SYDNEY/HONG KONG, July 1 -- Aluminum Corp of China (601600.SS: Quote) (2600.HK: Quote) has terminated a $2.5 billion agreement to develop a bauxite and alumina operation in Australia, opening the door for Rio Tinto (RIO.AX: Quote) (RIO.L: Quote), Xstrata (XTA.L: Quote), Alcoa (AAN.N: Quote) and other miners to resubmit proposals.
Rio Tinto, the world's biggest aluminium producer, is seen as having the most to gain by securing Chalco's leaseholds on the vast Aurukun bauxite deposits in Queensland state, which neighbour its own Weipa bauxite mines that feed two alumina refineries undergoing expansion work.
"Rio is the obvious choice to move into Chalco's space given its dominance of this sector in Australia," said Grant Craighead, a mining analyst for Stock Resource in Sydney.
"This could also take into consideration future needs for bauxite and alumina by its major shareholder Chinalco," Craighead said.
Chalco is the listed unit of Aluminum Corp of China (Chinalco) [ALUMI.UL], which holds 9 percent of Rio's stock.
In what promised to be Chalco's first investment in Australia, it was awarded a permit to mine bauxite at Aurukun as long as it also built a refinery to turn the bauxite into alumina.
That was something Chalco became increasingly reluctant to do as cost estimates rose and commodities demand waned, finally terminating the agreement by letting a June 30 deadline to submit a feasibility study to the government lapse.
"Both parties recognise that global conditions in the aluminium industry have deteriorated significantly since the original development agreement was signed in March 2007," Queensland's minister for infrastructure and planning, Stirling Hinchliffe, said.
Questions over the estimated $2.5 billion price tag on the project given its relatively low grades, increases in input costs such as steel and fuel, as well as a strong Australian dollar had done little to deter initial interest from sector heavyweights.
Chalco was forced to out-manoeuvre Rio, BHP, Alcoa (AA.N: Quote), Mitsubishi Corp (8058.T: Quote), Xstrata and UC Rusal (0486.HK: Quote) (RUAL.PA: Quote) for rights to Aurukun.
The Queensland government in 2003 stripped the then-Pechiney aluminium group of the lease, which it had held since 1975, in hopes of fast-tracking Aurukun's development.
Chalco and Queensland Premier Anna Bligh both have agreed to continue discussions on the exploration of Aurukun bauxite resources and other means of investment, but did not provide any detail on the forms these might take.
Expansion work at Rio's Yarwun alumina refinery will be completed in the second half of 2012 under a revised schedule, lifting production capacity to 3.4 million tonnes a year from 1.4 million now.

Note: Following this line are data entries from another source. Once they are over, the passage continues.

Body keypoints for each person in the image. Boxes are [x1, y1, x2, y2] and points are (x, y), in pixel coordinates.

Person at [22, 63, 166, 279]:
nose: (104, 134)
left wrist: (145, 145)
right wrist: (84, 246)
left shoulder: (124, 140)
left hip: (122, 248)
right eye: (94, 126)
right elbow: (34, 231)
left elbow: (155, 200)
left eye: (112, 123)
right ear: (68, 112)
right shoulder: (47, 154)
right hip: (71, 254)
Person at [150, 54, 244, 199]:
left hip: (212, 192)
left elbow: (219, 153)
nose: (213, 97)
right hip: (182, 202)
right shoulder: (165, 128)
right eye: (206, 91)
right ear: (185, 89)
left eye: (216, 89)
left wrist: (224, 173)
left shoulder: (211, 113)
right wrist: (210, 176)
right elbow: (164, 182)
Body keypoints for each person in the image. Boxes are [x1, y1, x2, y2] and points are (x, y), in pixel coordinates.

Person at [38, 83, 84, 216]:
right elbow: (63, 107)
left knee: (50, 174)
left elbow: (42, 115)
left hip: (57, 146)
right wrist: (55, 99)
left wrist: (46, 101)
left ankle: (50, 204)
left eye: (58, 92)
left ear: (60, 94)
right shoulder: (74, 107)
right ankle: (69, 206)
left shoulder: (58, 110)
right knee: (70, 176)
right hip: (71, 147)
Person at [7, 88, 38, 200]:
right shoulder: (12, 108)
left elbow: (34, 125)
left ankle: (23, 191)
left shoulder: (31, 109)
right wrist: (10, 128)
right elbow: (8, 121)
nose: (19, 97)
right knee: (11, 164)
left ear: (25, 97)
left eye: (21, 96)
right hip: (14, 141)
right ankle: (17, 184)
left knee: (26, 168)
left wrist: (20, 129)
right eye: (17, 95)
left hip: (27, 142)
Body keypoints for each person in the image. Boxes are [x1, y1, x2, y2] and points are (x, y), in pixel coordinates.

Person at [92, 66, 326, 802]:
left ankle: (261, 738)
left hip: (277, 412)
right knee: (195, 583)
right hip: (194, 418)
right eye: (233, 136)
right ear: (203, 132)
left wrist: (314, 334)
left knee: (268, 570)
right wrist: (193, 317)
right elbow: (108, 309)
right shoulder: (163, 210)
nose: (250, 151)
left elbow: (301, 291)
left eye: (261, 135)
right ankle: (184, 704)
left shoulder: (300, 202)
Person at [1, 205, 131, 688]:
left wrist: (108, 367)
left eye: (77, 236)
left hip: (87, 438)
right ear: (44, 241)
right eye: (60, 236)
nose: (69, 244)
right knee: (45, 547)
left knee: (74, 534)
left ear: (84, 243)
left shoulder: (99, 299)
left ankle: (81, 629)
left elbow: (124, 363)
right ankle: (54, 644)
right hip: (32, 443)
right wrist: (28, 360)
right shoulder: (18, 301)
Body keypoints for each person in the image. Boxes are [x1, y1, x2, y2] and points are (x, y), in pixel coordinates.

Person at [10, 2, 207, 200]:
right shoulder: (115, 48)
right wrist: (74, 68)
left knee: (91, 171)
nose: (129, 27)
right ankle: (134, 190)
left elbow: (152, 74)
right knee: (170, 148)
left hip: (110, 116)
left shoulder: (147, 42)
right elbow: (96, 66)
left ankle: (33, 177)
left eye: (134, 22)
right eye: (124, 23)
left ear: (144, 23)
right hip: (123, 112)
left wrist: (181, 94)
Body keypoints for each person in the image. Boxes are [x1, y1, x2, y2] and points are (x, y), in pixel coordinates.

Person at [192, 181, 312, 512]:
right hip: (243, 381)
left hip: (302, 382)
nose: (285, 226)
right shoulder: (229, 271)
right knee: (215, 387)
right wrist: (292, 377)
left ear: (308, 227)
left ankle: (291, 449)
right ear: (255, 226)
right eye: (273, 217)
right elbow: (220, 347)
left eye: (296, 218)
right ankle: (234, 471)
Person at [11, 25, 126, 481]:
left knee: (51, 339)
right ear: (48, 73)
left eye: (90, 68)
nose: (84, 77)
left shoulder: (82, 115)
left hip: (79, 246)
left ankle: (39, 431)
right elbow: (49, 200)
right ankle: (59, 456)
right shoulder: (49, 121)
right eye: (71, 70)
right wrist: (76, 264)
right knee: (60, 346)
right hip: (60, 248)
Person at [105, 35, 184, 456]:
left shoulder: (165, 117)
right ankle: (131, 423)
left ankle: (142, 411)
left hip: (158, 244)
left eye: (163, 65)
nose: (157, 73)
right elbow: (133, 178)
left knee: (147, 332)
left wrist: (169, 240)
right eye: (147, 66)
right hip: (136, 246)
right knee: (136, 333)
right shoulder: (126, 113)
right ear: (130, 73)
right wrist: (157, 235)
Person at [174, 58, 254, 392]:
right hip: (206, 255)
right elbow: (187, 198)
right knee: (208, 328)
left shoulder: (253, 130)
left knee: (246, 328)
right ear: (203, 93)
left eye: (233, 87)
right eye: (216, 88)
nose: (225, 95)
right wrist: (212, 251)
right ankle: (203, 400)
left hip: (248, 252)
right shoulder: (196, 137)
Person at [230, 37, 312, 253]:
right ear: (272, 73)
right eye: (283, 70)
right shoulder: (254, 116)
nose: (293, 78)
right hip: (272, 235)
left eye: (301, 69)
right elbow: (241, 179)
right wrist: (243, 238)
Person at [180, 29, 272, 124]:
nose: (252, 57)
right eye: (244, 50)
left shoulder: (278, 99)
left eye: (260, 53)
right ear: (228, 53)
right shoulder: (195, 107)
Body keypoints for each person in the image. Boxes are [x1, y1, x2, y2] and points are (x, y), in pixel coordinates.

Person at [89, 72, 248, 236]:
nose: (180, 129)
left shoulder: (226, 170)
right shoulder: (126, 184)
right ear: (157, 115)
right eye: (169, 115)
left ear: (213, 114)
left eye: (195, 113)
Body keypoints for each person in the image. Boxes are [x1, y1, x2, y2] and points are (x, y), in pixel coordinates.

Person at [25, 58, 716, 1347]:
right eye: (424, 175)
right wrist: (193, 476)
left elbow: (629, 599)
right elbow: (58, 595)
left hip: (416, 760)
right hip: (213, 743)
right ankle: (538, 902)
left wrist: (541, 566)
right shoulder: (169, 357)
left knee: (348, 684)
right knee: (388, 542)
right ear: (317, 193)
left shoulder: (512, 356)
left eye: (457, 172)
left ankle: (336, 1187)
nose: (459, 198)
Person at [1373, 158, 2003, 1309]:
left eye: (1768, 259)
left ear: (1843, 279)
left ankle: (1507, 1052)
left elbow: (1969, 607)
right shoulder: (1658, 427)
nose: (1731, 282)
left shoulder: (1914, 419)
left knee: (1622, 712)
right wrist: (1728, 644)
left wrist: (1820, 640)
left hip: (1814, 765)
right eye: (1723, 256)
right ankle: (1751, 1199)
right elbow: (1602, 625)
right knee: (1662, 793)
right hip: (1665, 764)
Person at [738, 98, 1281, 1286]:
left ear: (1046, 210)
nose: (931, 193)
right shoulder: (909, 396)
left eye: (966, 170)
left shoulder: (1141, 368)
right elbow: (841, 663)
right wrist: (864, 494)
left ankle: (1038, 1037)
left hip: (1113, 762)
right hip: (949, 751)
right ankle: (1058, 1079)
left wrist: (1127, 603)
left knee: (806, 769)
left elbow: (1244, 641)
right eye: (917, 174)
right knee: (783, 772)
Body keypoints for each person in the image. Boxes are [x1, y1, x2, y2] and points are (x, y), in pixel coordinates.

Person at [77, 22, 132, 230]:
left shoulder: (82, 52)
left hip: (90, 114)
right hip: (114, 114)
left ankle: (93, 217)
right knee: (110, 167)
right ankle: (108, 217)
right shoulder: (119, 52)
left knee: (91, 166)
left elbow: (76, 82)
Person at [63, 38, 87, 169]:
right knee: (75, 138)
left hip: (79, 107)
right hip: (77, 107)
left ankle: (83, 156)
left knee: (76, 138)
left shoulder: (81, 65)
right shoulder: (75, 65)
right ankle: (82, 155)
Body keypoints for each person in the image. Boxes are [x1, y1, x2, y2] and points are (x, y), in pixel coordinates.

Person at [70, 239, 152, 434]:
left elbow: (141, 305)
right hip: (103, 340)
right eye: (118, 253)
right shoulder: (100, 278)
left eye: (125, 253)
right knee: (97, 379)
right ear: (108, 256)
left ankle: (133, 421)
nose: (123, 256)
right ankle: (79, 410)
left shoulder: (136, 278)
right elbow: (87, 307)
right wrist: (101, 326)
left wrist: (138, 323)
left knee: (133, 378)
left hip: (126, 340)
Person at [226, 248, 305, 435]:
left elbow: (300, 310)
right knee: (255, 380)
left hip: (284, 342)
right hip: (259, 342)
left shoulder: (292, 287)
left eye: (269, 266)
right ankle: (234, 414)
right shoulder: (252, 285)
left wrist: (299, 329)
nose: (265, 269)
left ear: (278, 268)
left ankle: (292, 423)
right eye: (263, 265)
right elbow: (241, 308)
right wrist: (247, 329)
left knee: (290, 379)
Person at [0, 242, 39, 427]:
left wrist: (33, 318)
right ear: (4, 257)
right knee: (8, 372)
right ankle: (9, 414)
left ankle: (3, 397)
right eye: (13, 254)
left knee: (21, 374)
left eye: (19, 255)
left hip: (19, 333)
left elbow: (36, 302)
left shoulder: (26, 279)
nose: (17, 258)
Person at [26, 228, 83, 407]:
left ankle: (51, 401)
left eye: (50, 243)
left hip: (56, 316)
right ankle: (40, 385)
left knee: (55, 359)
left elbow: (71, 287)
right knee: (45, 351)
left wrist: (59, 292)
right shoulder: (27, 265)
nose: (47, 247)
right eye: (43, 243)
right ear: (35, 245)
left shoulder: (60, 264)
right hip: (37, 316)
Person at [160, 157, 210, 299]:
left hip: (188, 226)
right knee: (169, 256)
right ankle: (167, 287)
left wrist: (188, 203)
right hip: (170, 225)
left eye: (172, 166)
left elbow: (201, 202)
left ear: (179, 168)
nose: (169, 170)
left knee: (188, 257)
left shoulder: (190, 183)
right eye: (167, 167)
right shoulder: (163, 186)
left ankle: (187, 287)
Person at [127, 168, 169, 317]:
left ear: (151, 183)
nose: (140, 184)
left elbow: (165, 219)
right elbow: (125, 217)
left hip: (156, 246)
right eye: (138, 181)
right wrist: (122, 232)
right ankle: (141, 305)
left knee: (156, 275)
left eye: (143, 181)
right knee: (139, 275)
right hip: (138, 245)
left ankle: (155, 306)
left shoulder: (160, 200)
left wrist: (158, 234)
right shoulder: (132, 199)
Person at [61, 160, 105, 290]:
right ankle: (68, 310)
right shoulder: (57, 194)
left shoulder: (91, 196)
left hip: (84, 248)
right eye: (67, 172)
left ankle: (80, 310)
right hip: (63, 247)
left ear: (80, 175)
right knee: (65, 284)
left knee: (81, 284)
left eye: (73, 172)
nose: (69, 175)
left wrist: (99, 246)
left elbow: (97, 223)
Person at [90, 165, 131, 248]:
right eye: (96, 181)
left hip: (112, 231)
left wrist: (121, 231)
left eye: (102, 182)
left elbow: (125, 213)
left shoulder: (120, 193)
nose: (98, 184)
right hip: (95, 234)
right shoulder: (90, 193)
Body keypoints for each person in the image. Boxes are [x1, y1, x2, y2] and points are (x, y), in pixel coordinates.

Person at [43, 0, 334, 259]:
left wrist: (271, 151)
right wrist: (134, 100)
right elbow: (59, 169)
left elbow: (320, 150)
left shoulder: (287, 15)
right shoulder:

There is room for another 2 million-tonnes-a-year increase, requiring even more bauxite.
It takes roughly four tonnes of bauxite to produce the two tonnes of alumina to make a tonne of aluminium.
Analysts have suggested Rio's board would await the outcome of debate over Australia's proposed 40 percent profits tax on mining companies before committing to further expansion work at Yarwun.
A compromise proposal on the tax may come as early as Friday after closed-door meeting this week, in which Rio took part.